When Scott Arniel took over as coach of the Winnipeg Jets last summer after Rick Bowness retired from a nearly four-decade career behind NHL benches, players had a request.
“We asked him to be pushed like an elite team and coached like an elite team,” top defenseman Josh Morrissey said.
Mission accomplished so far.
The Jets have won seven in a row to move atop the NHL standings through 55 games going into Thursday’s action around the league, and it’s not just because of elite goaltender Connor Hellebuyck. They’re the highest-scoring team with the best power play and have given up the fewest goals a game, playing with strong fundamentals and sound structure.
“We’re not one-dimensional,” Arniel said last weekend in Washington. “We have a team that our defending, we defend as well as we did last year. We don’t give teams a lot of room to work. We have firepower. We have our power play that’s No. 1, but our 5-on-5 offense has been a big part of it. We’ve won games in many different ways.”
Winnipeg has two of the top five goal-scorers: Mark Scheifele has 31 and Kyle Connor 30. Morrissey has the fourth-most points among players at his position and should again be in the discussion for the Norris Trophy.
And, of course, there’s Hellebuyck, who at 33-7-2 is on pace to break the single-season wins record of 48 shared by Braden Holtby and Hall of Famer Martin Brodeur and leads all netminders with a 2.04 goals-against average and a .925 save percentage.
“Having a guy like that back there, he makes the game look so easy,” Arniel said. “I get to watch him in practice, watch him in games. He’s a student of the game. He loves to kind of watch what’s going on around him, and he has such a great anticipation of what’s coming at him.”
A big part of that stems from the expertise of Arniel, who was an an associate coach on Bowness’ staff the previous two seasons. This is his second stint as an NHL head coach after a season and a half running the Columbus Blue Jackets from 2010-12, and he has displayed a steady hand at the wheel of a veteran team in win-now mode.
“He’s a very demanding coach and puts us all on the same page,” said winger Vladislav Namestnikov, who has eight points during this seven-game winning streak. “Every game we go out there and play for each other, and he kind of bonds the team together.”
No disrespect to Bowness, whose contagious passion and fiery persona helped Dallas reach the Stanley Cup Final in the 2020 bubble, but Arniel has represented a shift in tone for a team that has developed a reputation for strong regular seasons and early playoff exits.
“His composure on the bench has been something that we’ve responded well to,” Morrissey said. “Obviously we were comfortable with him from the last couple years, felt he had a good rapport with us and both sides knew one another pretty well.”
That familiarity does not always work out. While plenty of midseason coaching changes have led to a championship, a team has not won the Cup with an assistant elevated to the top job since Edmonton in 1987.
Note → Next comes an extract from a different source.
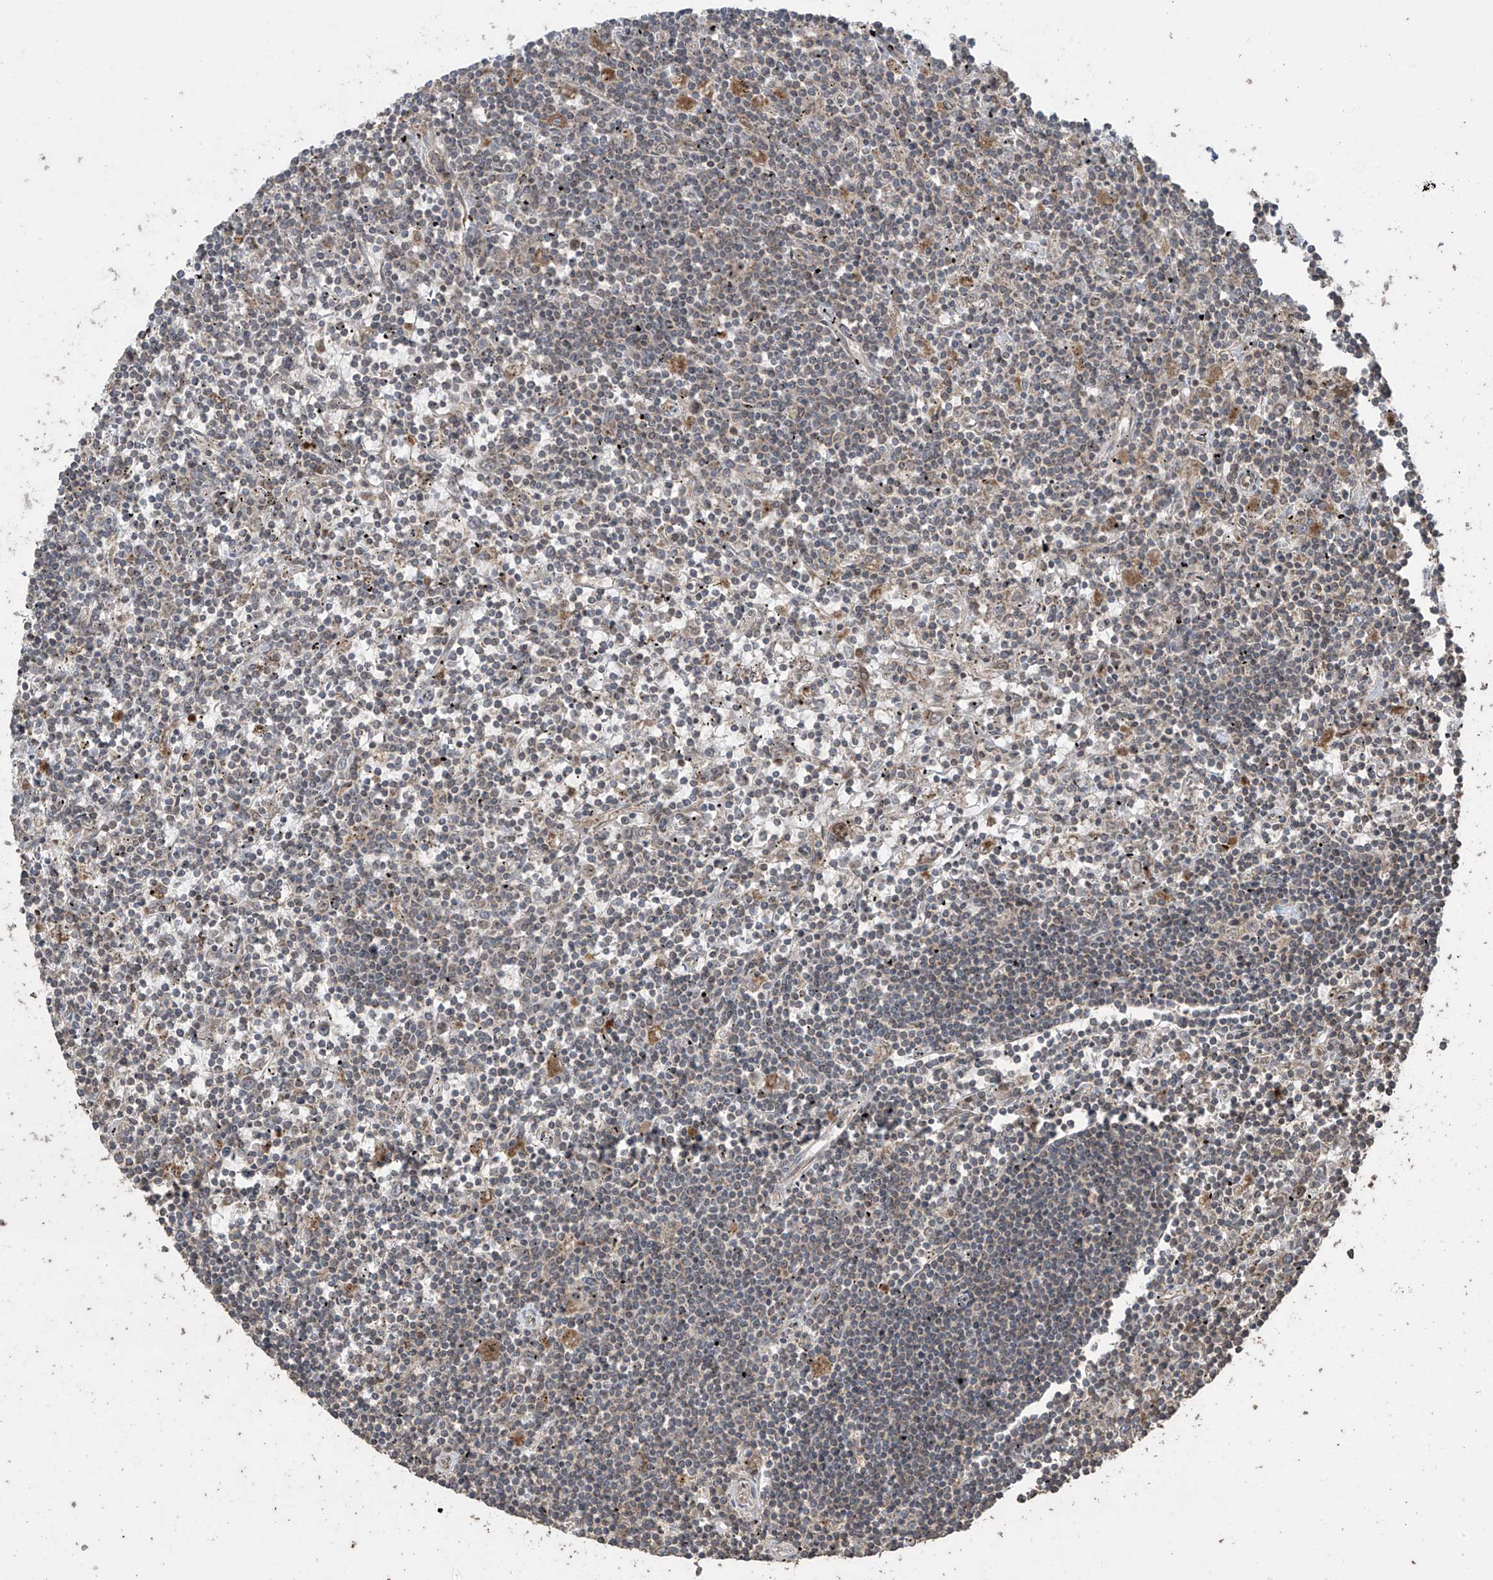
{"staining": {"intensity": "negative", "quantity": "none", "location": "none"}, "tissue": "lymphoma", "cell_type": "Tumor cells", "image_type": "cancer", "snomed": [{"axis": "morphology", "description": "Malignant lymphoma, non-Hodgkin's type, Low grade"}, {"axis": "topography", "description": "Spleen"}], "caption": "Immunohistochemistry photomicrograph of neoplastic tissue: lymphoma stained with DAB demonstrates no significant protein staining in tumor cells.", "gene": "PGPEP1", "patient": {"sex": "male", "age": 76}}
But Arniel has picked his spots when to challenge players, like after back-to-back defeats to Calgary and Utah in January, and they responded. Winnipeg has not lost since.
“That’s the standard he’s held us to, and we’ve as a team held ourselves to that standard, as well,” Morrissey said. “All in all, we’re here every day trying to be the best team we can be and be the best players individually we can be, and he’s been pushing us that direction. I think that’s a huge reason why we’ve had a great year so far.”
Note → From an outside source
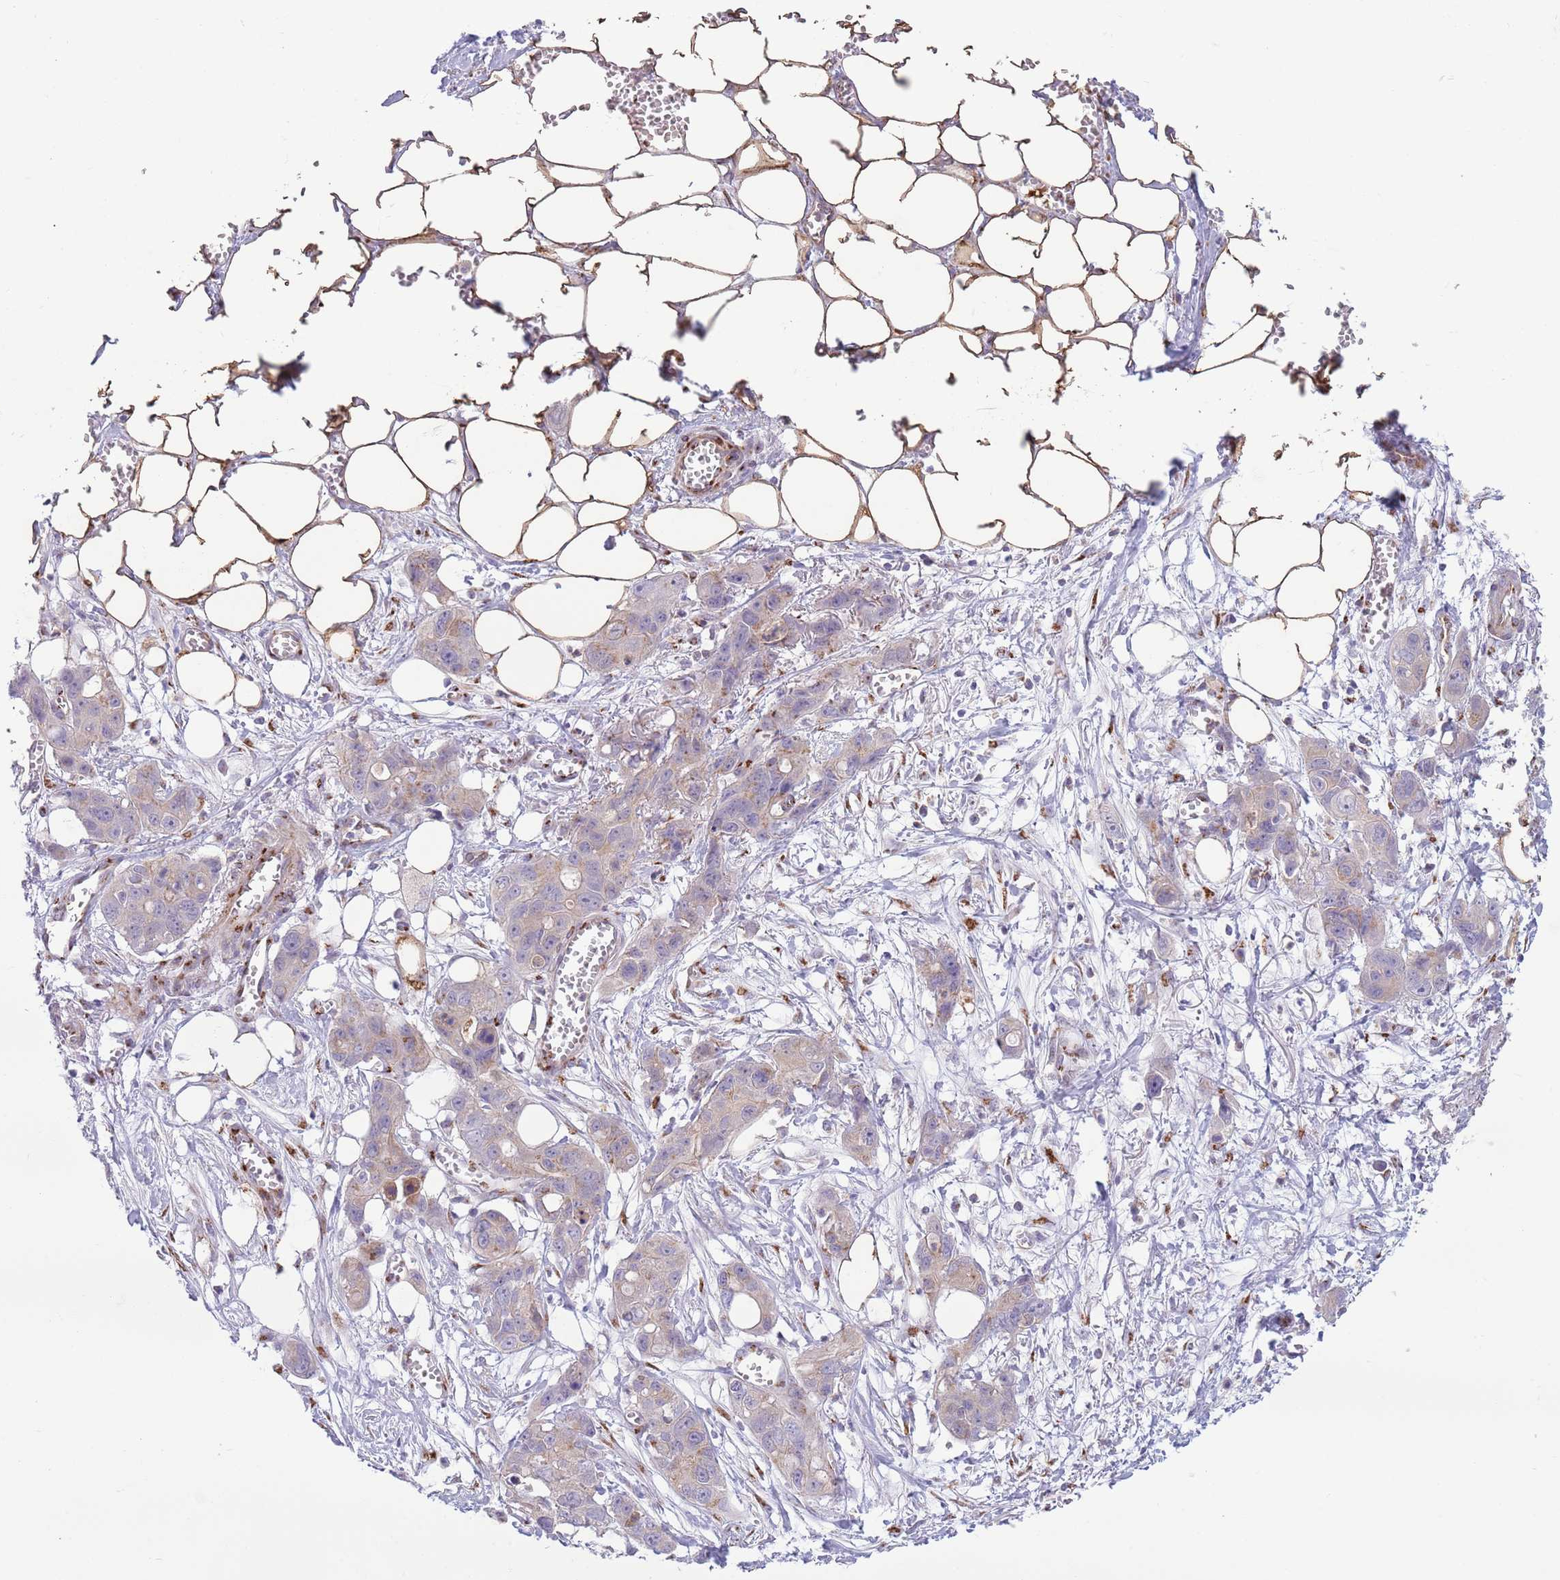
{"staining": {"intensity": "weak", "quantity": "<25%", "location": "cytoplasmic/membranous"}, "tissue": "ovarian cancer", "cell_type": "Tumor cells", "image_type": "cancer", "snomed": [{"axis": "morphology", "description": "Cystadenocarcinoma, mucinous, NOS"}, {"axis": "topography", "description": "Ovary"}], "caption": "High magnification brightfield microscopy of ovarian cancer (mucinous cystadenocarcinoma) stained with DAB (brown) and counterstained with hematoxylin (blue): tumor cells show no significant positivity. The staining was performed using DAB (3,3'-diaminobenzidine) to visualize the protein expression in brown, while the nuclei were stained in blue with hematoxylin (Magnification: 20x).", "gene": "C20orf96", "patient": {"sex": "female", "age": 70}}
So far is the key because the Jets have not made the Cup final in franchise history, which includes a dreadful decade-plus in Atlanta before an ownership change and move to Winnipeg in 2011. They last got past the second round in 2018 when they lost to expansion Vegas in the Western Conference final.
Nothing in fall or winter can guarantee success in the spring, given the brutality of playoff hockey and best-of-seven series that hinge on matchups, and injuries. But Arniel is gearing up the Jets now to be poised for a long run when it matters most.
“You have to build towards a style of hockey that builds, that it’s going to win at playoff time. That’s what we’re trying to do now,” Arniel said. “But it’s also having a competitive mindset that knows when that playoff comes, it’s not just turning something on. It’s being able to do it over the course of the 82 games so that when you go into those playoffs, you’re confident that you’re going to win hockey games because of how you’re playing.”